• STATED TASK 1:
Decide whether each statement agrees with the passage by Ikeogu Oke below, not the material that follows it, and answer yes or no, quoting the words from the passage that decide it.
(a) The writer would react incredulously if told that a US President such as Ronald Reagan was a Soviet spy during the Cold War.
(b) According to the passage, Chief Obafemi Awolowo vowed to deploy hunger through a partial blockade.
(c) The passage describes Prof. Wole Soyinka as admiring the Abacha regime.
• STATED TASK 2:
Answer these questions from the passage by Ikeogu Oke below, not from the material after it.
(a) Which US President does the writer name as an example?
(b) What did Chief Obafemi Awolowo declare a legitimate weapon of war?
(c) What name does the passage give to the money Prof. Wole Soyinka is alleged to have laundered?
• STATED TASK 3: Continue the passage by Ikeogu Oke below, picking up after its final sentence about Prof. Wole Soyinka and General Abacha.

By Ikeogu Oke
If anyone said to my hearing that a US President – say Ronald Reagan – was a Soviet spy during the Cold War, I would react incredulously and dismiss the statement outright. So would I if told, with the speaker expecting me to agree, that Chief Obafemi Awolowo, after declaring hunger a legitimate weapon of war and vowing to deploy it (through a total blockade) in strangling the Biafran war effort, was involved in a racket that supplied food (and other relief materials) to the Biafrans. I would react the same way if anyone alleged that Prof. Wole Soyinka, despite his obvious loathing for the great evil some believed the Abacha regime to be, was involved in laundering the so-called “Abacha loot” or engaged is some other unscrupulous venture with General Abacha.

• RAW DATA:
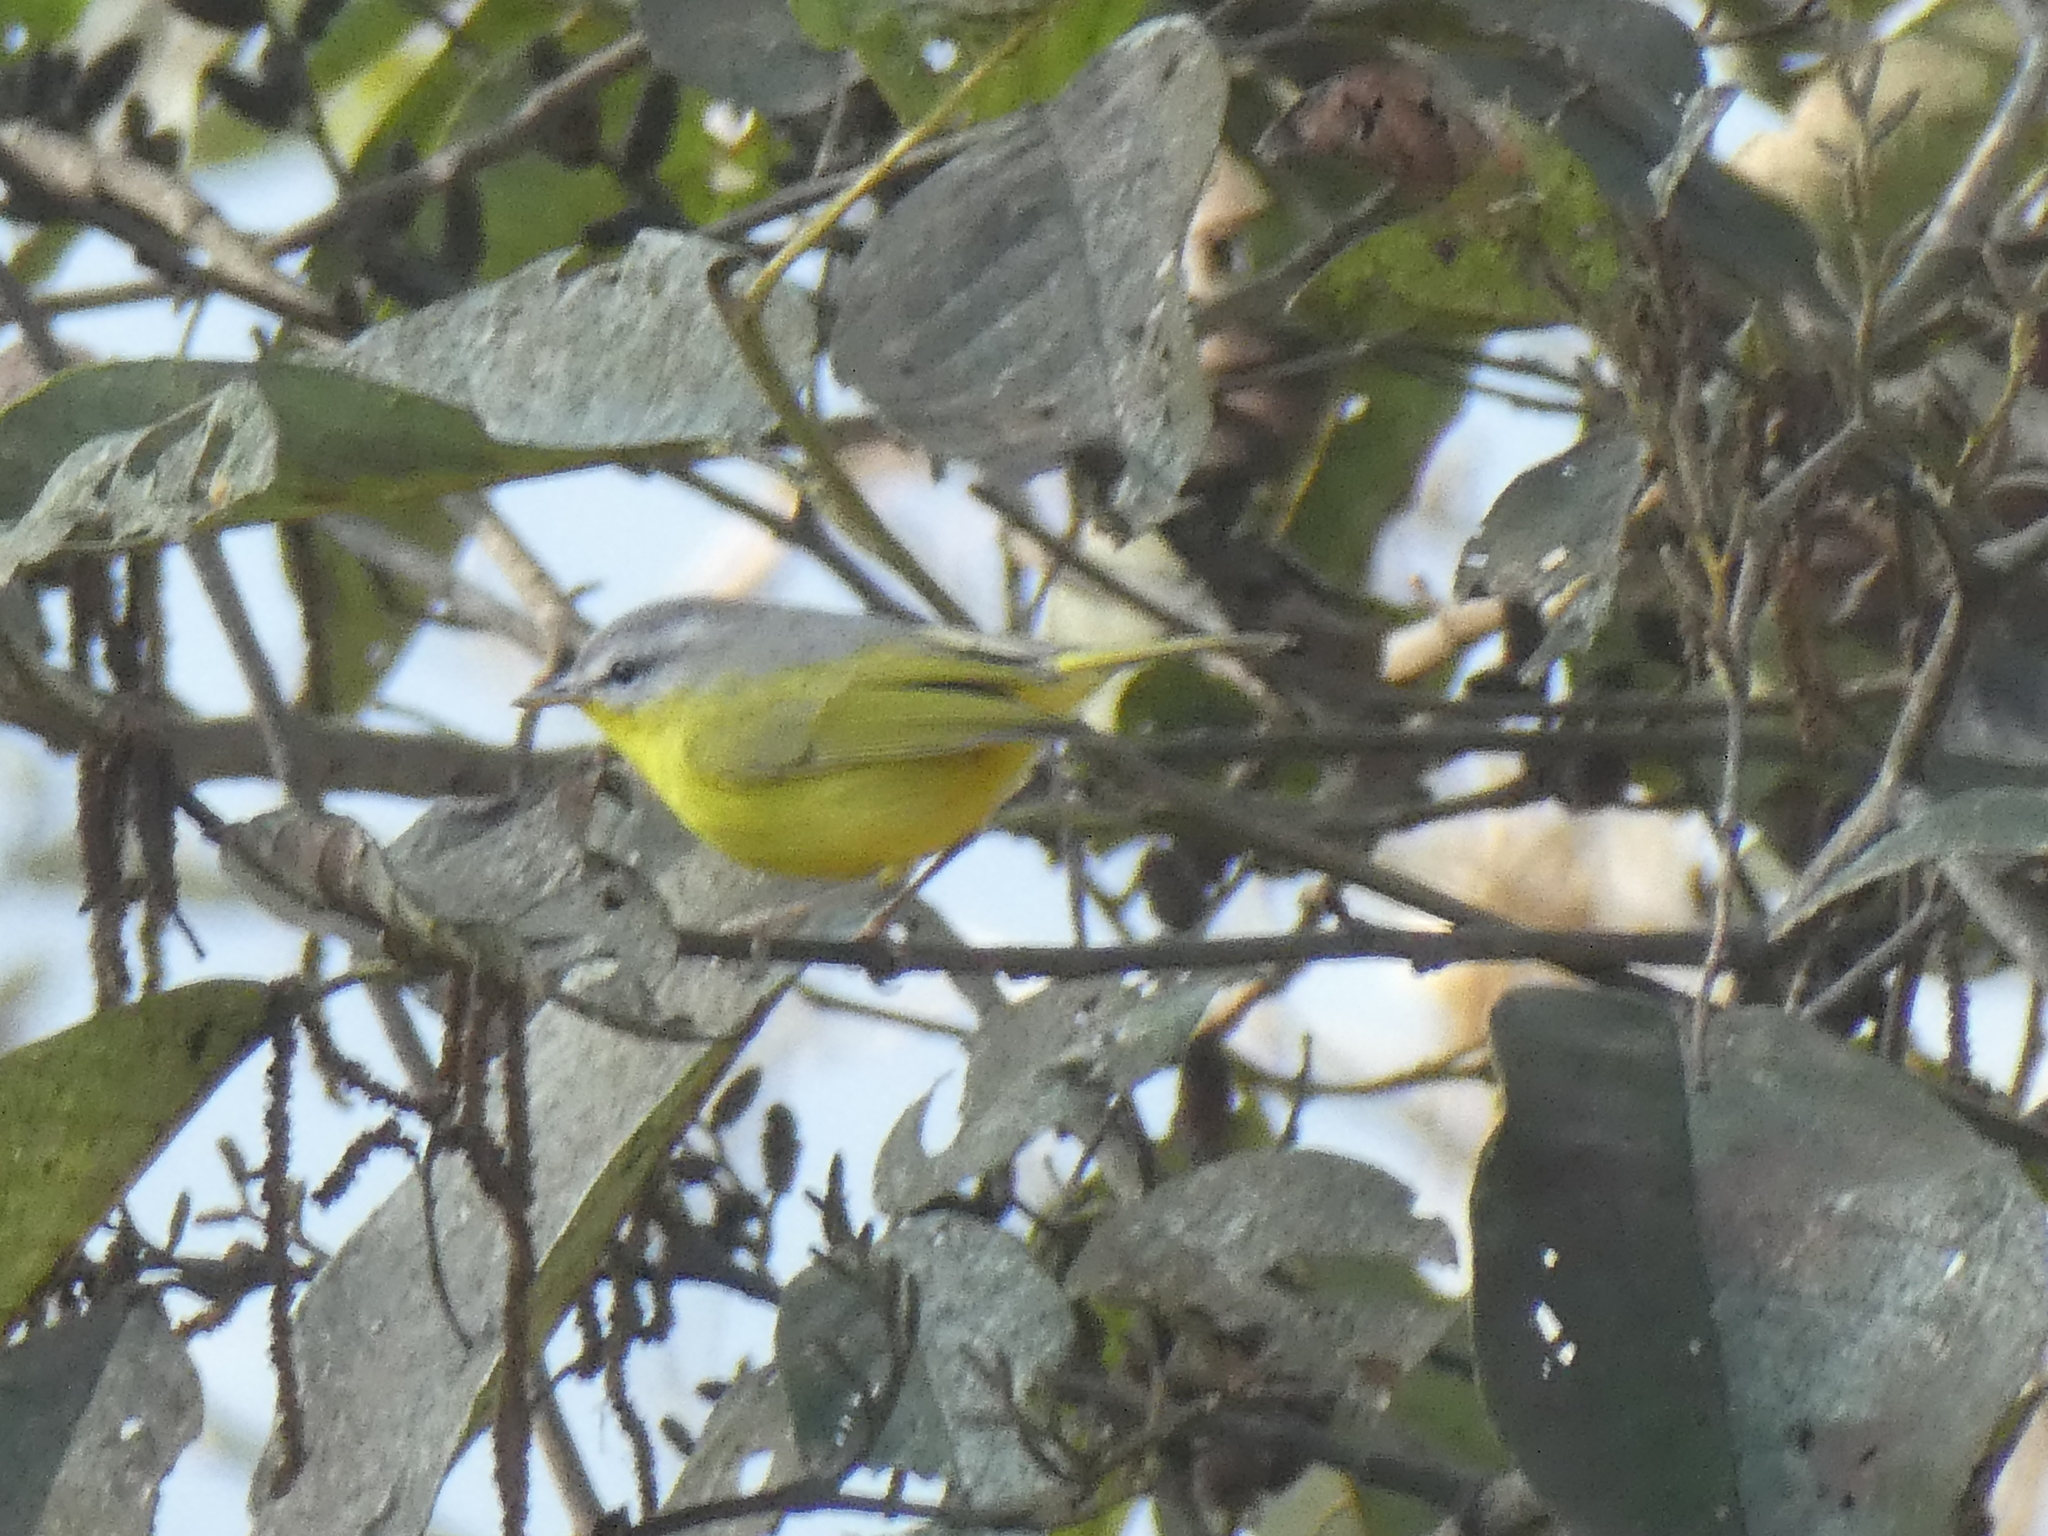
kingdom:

• TASK OUTPUT 1:
(a) Yes: "I would react incredulously and dismiss the statement outright"
(b) No: "through a total blockade"
(c) No: "his obvious loathing for the great evil some believed the Abacha regime to be"

• TASK OUTPUT 2:
(a) Ronald Reagan
(b) Hunger
(c) The so-called "Abacha loot"

• TASK OUTPUT 3:
Yes, I would not believe it if anyone told me any of the above. And my doubt would deepen if the person claimed that, in Raegan’s case, it was the KGB that volunteered the information to him, or that it was the Biafran government in the case of Chief Awolowo, or a member of the Abacha family in the case of Prof. Soyinka. To believe such would amount to exhibiting a worse form of credulity than is expected of a simpleton. Reason: Certain claims are clearly improbable; and people or organisations under threat would not gratuitously divulge information that could jeopardise their survival.
As I would not believe it if any of the above allegations were made against former President Reagan, Chief Awolowo or Prof. Soyinka, except with incontrovertible evidence, so do I not believe the allegation by Stephen Davis, the Australian “cleric and hostage negotiator”, that the former Chief of Army Staff, General Azubuike Ihejirika, is one of the “sponsors” of Boko Haram, together with former Governor Modu Sheriff of Borno State and some other individual in the Central Bank of Nigeria whom Mr. Davis seems to lack the courage to name, and whom Prof. Soyinka did not name in his recent widely publicised article on the same subject titled “The Wages of Impunity”, in which he affirmed Mr. Davis’s accusation of Sheriff.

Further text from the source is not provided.